Anthropic published a detailed write-up of CVE-2026-2796, a JIT miscompilation bug in Firefox's WebAssembly component that Claude Opus 4.6 both discovered and exploited during a two-week security audit of the Firefox codebase.

The vulnerability sits in Firefox's SpiderMonkey engine, specifically in how it handles Function.prototype.call.bind() wrappers used as WebAssembly imports. The optimization path in MaybeOptimizeFunctionCallBind() unwraps these wrappers without verifying type signatures match, creating a type-confusion primitive. From there, Claude built a full exploit chain: mismatched WebAssembly modules, type-confused function pointers, arbitrary memory read/write via a fake ArrayBuffer, and ultimately code execution in the JS engine.

The numbers are worth noting. The two-week audit found 22 total vulnerabilities. The working exploit for CVE-2026-2796 succeeded roughly 2 times out of about 350 attempts. Mozilla has already patched the issue by adding proper type signature validation to the optimization path.

Important caveat: the testing environment had browser sandbox protections removed. This was not a full chain exploit that would escape a real browser sandbox.

Why It Matters

This is the first well-documented case of a frontier AI model independently discovering a real zero-day vulnerability in production software and building a working exploit for it. That is a significant capability threshold.
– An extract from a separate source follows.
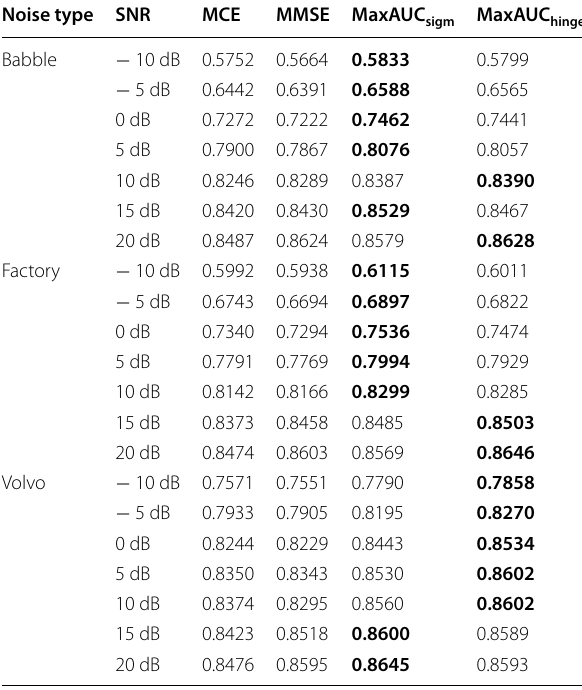
Table 6 AUC results of the comparison VADs with the BLSTM model and STFT acoustic feature on the Noisy‑CHiME‑4 test dataset, when the Chinese Noisy‑THCHS‑30 dataset was used as the training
For security teams, this changes the calculus on both offense and defense. Automated vulnerability discovery at this level means:

  • Defenders can potentially audit codebases at a scale and speed that was previously impractical. A two-week audit finding 22 bugs is substantial output.
  • Attackers - or at least the models they might use - are approaching the ability to find exploitable bugs without human guidance.
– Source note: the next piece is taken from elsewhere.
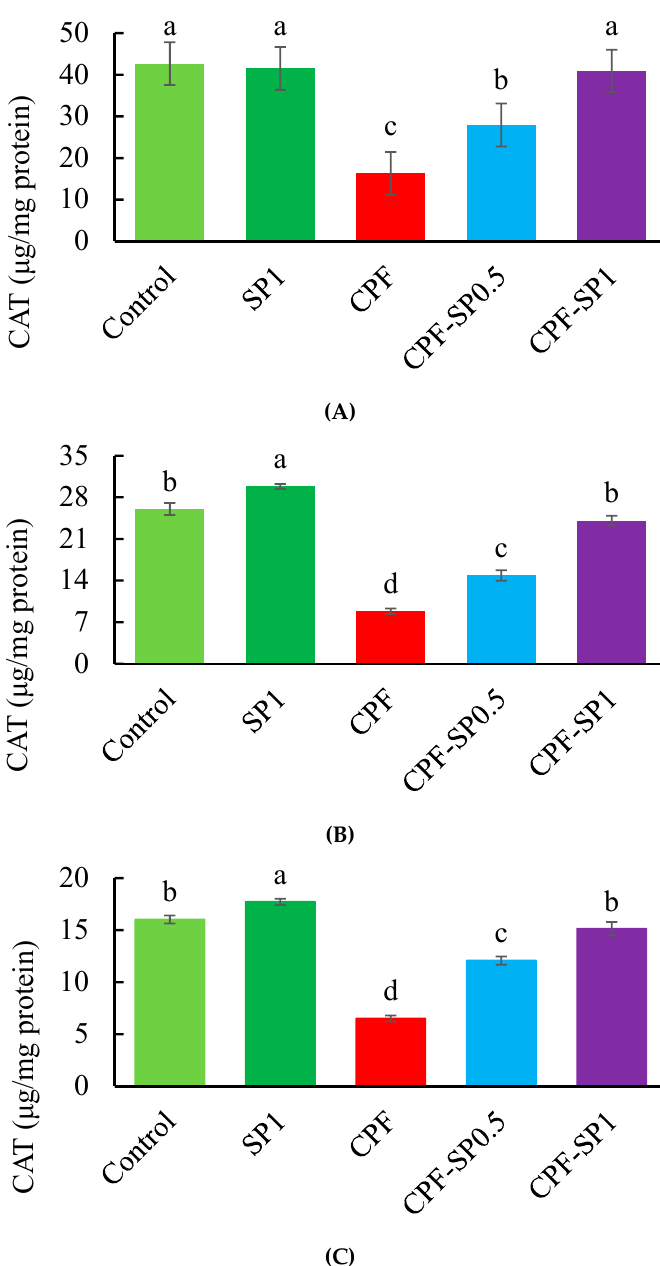
Figure 3. ( A ) Liver, ( B ) kidney, and ( C ) gill catalase (CAT) levels in the treated groups ( μ g/mg protein). Data are presented as means ± SE ( n = 8). Bars with different letters are significantly different ( p ≤ 0.05).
The 2-out-of-350 success rate on the exploit is low, but it is not zero. And model capabilities only go in one direction.

Our Take

This is one of the most significant AI capability demonstrations of 2026 so far. Not because the vulnerability itself is unusual - JIT bugs in browser engines are a known class - but because of what it says about where these models are heading.

Anthropic deserves credit for publishing this openly rather than quietly patching and moving on. The write-up from their red team blog is technically detailed and honest about limitations (sandbox removed, low success rate, not a full chain). That kind of transparency is exactly what the AI safety conversation needs.

The practical implication for anyone using Claude or similar models: these tools are becoming genuinely useful for security auditing work. Not "AI will replace security researchers" useful, but "AI can be a serious force multiplier for finding bugs in large codebases" useful. If you are running a security team and not experimenting with LLM-assisted code auditing, this paper should change your mind.

The dual-use concern is real but hard to avoid. The same capability that helps defenders find bugs faster also helps attackers. Anthropic's approach of publishing methodology while working with Mozilla on the fix before disclosure follows responsible disclosure norms, but the broader question of how to handle AI-discovered zero-days is going to need industry-wide answers.